[[ RECORDED DATA, beginning ]]

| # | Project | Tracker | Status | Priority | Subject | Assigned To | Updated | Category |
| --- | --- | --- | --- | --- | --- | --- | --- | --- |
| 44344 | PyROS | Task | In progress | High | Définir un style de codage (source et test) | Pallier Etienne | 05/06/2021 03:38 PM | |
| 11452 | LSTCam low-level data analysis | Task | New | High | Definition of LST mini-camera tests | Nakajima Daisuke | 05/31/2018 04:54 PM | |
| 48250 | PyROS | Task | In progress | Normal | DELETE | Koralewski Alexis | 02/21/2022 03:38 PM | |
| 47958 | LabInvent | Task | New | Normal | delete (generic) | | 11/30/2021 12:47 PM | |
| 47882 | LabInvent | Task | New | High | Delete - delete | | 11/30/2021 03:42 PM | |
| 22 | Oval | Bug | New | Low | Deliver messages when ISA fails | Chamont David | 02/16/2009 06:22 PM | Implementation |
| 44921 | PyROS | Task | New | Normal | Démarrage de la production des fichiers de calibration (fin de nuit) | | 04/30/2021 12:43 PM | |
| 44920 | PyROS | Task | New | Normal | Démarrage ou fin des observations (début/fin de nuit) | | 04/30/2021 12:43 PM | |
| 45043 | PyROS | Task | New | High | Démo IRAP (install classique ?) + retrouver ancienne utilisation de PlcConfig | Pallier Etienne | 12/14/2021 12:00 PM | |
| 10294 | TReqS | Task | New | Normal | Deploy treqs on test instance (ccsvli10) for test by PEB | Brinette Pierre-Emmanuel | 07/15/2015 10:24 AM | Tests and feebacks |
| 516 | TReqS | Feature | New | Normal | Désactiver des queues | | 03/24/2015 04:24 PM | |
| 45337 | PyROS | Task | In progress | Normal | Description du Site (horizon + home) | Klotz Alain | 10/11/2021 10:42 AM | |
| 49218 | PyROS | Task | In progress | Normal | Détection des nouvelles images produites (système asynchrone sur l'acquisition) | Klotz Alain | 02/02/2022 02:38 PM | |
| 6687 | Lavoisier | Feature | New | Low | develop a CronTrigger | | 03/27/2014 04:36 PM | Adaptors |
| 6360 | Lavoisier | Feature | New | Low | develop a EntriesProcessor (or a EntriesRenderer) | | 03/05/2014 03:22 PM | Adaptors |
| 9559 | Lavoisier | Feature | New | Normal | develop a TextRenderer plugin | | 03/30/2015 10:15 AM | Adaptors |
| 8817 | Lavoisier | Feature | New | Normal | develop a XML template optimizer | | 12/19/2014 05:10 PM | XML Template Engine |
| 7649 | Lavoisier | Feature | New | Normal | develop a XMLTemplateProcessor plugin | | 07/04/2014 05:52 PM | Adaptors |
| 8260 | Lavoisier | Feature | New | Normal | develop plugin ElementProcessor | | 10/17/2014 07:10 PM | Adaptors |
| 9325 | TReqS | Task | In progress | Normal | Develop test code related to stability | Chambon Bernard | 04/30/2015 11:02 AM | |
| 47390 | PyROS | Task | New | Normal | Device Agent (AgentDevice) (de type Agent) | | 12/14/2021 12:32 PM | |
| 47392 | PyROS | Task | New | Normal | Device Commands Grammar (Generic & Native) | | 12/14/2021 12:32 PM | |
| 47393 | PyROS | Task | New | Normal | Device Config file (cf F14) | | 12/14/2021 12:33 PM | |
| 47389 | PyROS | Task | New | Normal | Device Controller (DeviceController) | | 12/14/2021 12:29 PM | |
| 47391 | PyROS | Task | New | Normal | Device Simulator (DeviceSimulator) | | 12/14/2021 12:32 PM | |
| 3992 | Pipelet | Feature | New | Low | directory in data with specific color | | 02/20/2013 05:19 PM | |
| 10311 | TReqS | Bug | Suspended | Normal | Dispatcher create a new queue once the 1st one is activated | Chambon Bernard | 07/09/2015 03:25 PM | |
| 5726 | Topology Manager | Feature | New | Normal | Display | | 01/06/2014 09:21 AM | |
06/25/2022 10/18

[[ RECORDED DATA, end ]]

- **EXERCISE GOAL**
Copy each line of the entries exactly.

- **THE COMPLETED TASK**
| # | Project | Tracker | Status | Priority | Subject | Assigned To | Updated | Category |
| --- | --- | --- | --- | --- | --- | --- | --- | --- |
| 44344 | PyROS | Task | In progress | High | Définir un style de codage (source et test) | Pallier Etienne | 05/06/2021 03:38 PM | |
| 11452 | LSTCam low-level data analysis | Task | New | High | Definition of LST mini-camera tests | Nakajima Daisuke | 05/31/2018 04:54 PM | |
| 48250 | PyROS | Task | In progress | Normal | DELETE | Koralewski Alexis | 02/21/2022 03:38 PM | |
| 47958 | LabInvent | Task | New | Normal | delete (generic) | | 11/30/2021 12:47 PM | |
| 47882 | LabInvent | Task | New | High | Delete - delete | | 11/30/2021 03:42 PM | |
| 22 | Oval | Bug | New | Low | Deliver messages when ISA fails | Chamont David | 02/16/2009 06:22 PM | Implementation |
| 44921 | PyROS | Task | New | Normal | Démarrage de la production des fichiers de calibration (fin de nuit) | | 04/30/2021 12:43 PM | |
| 44920 | PyROS | Task | New | Normal | Démarrage ou fin des observations (début/fin de nuit) | | 04/30/2021 12:43 PM | |
| 45043 | PyROS | Task | New | High | Démo IRAP (install classique ?) + retrouver ancienne utilisation de PlcConfig | Pallier Etienne | 12/14/2021 12:00 PM | |
| 10294 | TReqS | Task | New | Normal | Deploy treqs on test instance (ccsvli10) for test by PEB | Brinette Pierre-Emmanuel | 07/15/2015 10:24 AM | Tests and feebacks |
| 516 | TReqS | Feature | New | Normal | Désactiver des queues | | 03/24/2015 04:24 PM | |
| 45337 | PyROS | Task | In progress | Normal | Description du Site (horizon + home) | Klotz Alain | 10/11/2021 10:42 AM | |
| 49218 | PyROS | Task | In progress | Normal | Détection des nouvelles images produites (système asynchrone sur l'acquisition) | Klotz Alain | 02/02/2022 02:38 PM | |
| 6687 | Lavoisier | Feature | New | Low | develop a CronTrigger | | 03/27/2014 04:36 PM | Adaptors |
| 6360 | Lavoisier | Feature | New | Low | develop a EntriesProcessor (or a EntriesRenderer) | | 03/05/2014 03:22 PM | Adaptors |
| 9559 | Lavoisier | Feature | New | Normal | develop a TextRenderer plugin | | 03/30/2015 10:15 AM | Adaptors |
| 8817 | Lavoisier | Feature | New | Normal | develop a XML template optimizer | | 12/19/2014 05:10 PM | XML Template Engine |
| 7649 | Lavoisier | Feature | New | Normal | develop a XMLTemplateProcessor plugin | | 07/04/2014 05:52 PM | Adaptors |
| 8260 | Lavoisier | Feature | New | Normal | develop plugin ElementProcessor | | 10/17/2014 07:10 PM | Adaptors |
| 9325 | TReqS | Task | In progress | Normal | Develop test code related to stability | Chambon Bernard | 04/30/2015 11:02 AM | |
| 47390 | PyROS | Task | New | Normal | Device Agent (AgentDevice) (de type Agent) | | 12/14/2021 12:32 PM | |
| 47392 | PyROS | Task | New | Normal | Device Commands Grammar (Generic & Native) | | 12/14/2021 12:32 PM | |
| 47393 | PyROS | Task | New | Normal | Device Config file (cf F14) | | 12/14/2021 12:33 PM | |
| 47389 | PyROS | Task | New | Normal | Device Controller (DeviceController) | | 12/14/2021 12:29 PM | |
| 47391 | PyROS | Task | New | Normal | Device Simulator (DeviceSimulator) | | 12/14/2021 12:32 PM | |
| 3992 | Pipelet | Feature | New | Low | directory in data with specific color | | 02/20/2013 05:19 PM | |
| 10311 | TReqS | Bug | Suspended | Normal | Dispatcher create a new queue once the 1st one is activated | Chambon Bernard | 07/09/2015 03:25 PM | |
| 5726 | Topology Manager | Feature | New | Normal | Display | | 01/06/2014 09:21 AM | |
06/25/2022 10/18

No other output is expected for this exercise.